#### 节选文字

国民党的领导人很在意国际社会看待中国处理日本战犯的眼光,并同时对其他国家所主持的战犯审判进行比较,这是“竞争正义”的内核之一。此外,随着中国共产党所领导的军队在解放战争中不断取得胜利,国民政府的“竞争正义”开始强烈意识到共产党的存在。战犯审判首先是地位或者实力的体现,同时也是内部竞争的体现,这是国民政府重视乙丙级战犯审判的重要原因。国民政府的过度敏感也为其招致了不必要的批评,蒋介石虽然明确提出了“以德报怨”的主张,但是在战犯审判(特别是在南京的审判)的过程中却又付之阙如。庭审的混乱以及公开处决战犯的照片,经过国际舆论报道之后显然对国民党形象无所助益。而“竞争正义”的另一方,中国共产党则从国民党所犯的此类错误中吸取了教训:第一是如何做到真正的“宽大处理”,第二是如何确保“基本人权”。

本书原著出版时,笔者正在名古屋大学攻读博士课程,博士论文主要关注中日历史和解问题(王広涛『日中歴史和解の政治学――寛容と記憶をめぐる戦後史』明石書店,2022年)。谈及中日之间的历史和解,本书亦给笔者提供了重要灵感,因为日本战犯能够从“鬼”变成“人”,必然离不开中国的“宽大政策”,“宽容”成为笔者博士论文撰写的重要分析框架。南加州大学国际关系教授康灿雄(David Kang)在分析中国与其邻国关系时指出,这个中土王国在历史上一直自认是区域的支配,因为它在传统优位顺序下占有道德的高度。因为,中国以上国之姿对犯了错的属地日本采取了宽恕的态度,并不是太偏离历史尝试的举动(71页)。

########
#### 数据片段

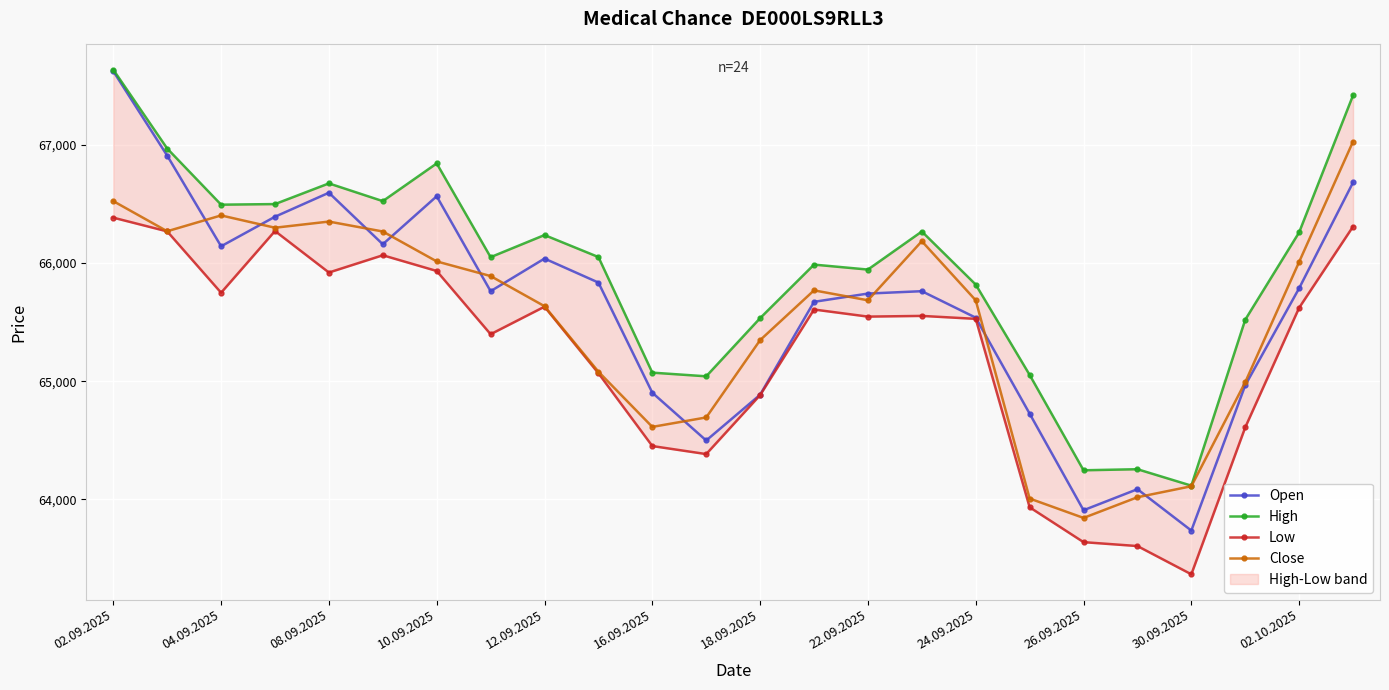

At which category does Close reach its first local peak?

04.09.2025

########

| 写作任务 A |
根据节选文字,本书原著出版时,笔者在哪所大学攻读博士课程?
| 写作任务 B |
请从这段关于日本战犯审判的节选文字最后一句之后接着往下写。
上面这些数据做题时用不到。

| 作答区 A |
名古屋大学。

| 作答区 B |
王広涛『日中歴史和解の政治学——寛容と記憶をめぐる戦後史』明石書店,2022年


国共两党在处理日本战犯问题时均提出了所谓“宽大政策”的主张,顾若鹏在这一问题上着墨较多,且论证的思路更加清晰。在他看来,国民党所主导的审判和中国共产党所主导的审判有一个很大的差异——在国民党主导的审判中,几乎所有遭受起诉的前帝国士兵都坚称他们是无辜的,而中国共产党虽然在审判中体现了“宽大政策”的原则,但是其“宽大”的前提则是所有的战犯须承认并反省自己的战争罪行,通过感化和教育的方式来让他们“从鬼变成人”,这也是新中国正义的特殊表现方式。

当然,这里有背景上的差异,当时国民党旨在利用在华的日军来对抗共产党,因此本质上并没有将着力点放在是否认罪上,到了国共内战的最后时期,即便没有认罪的日军战犯也是以草草审判而收场。而且更讽刺的是,被认为是“头号战犯”的冈村宁次大将最后出人意料地得到了释放,国民党的军事法庭最后判他“无罪”,并被允许遣送回日本。本书提到,和平条约(指《旧金山和约》)签订之后,有三百一十八名战犯声称他们是遭到非法羁押,日本重新独立行使主权之后,被羁押的战犯都应该获得释放。那些战犯的发言中“完全没有任何内疚或懊悔的口吻”,战犯本人甚至也开始相信,“对他们的追诉与关押不仅是因为其战场上的作为……让他们根深蒂固地相信日本军人是受到战争‘陷害’”(312-313页)。此种类似的“无罪释放论”和“提前释放论”某种程度上也误导了民众对战争加害行为的认识——被羁押的战犯没有得到释放反而成了审判国的不人道!

对于新中国成立后的中日关系史而言,研究乙丙级战犯远比东京审判的庭审要重要得多。当然这并不是要否认东京审判的重要价值,而是说对乙丙级战犯的审判一方面体现了新中国政府的正义观,同时也折射出新中国的对日政策构想。关于这一点,日本学者大泽武司在2016年出版的著作中做了翔实的考证(大澤武司『毛沢東の対日戦犯裁判——中国共産党の思惑と1526名の日本人』中央公論新社,2016年)。在中日尚未邦交正常化的当时,乙丙级战犯的审判以及遣返发挥着重要且特殊的作用。认罪且悔过的战犯们回到日本致力于日本的和平运动以及中日两国的民间交流,他们成为人民友好外交的代表,在这股民间力量的渐进积累下,中日邦交正常化于1972年实现。所以说,乙丙级战犯的审判、遣返以及推动中日民间交流是“不正常”状态下中国对日“人民友好外交”的重要推动力量。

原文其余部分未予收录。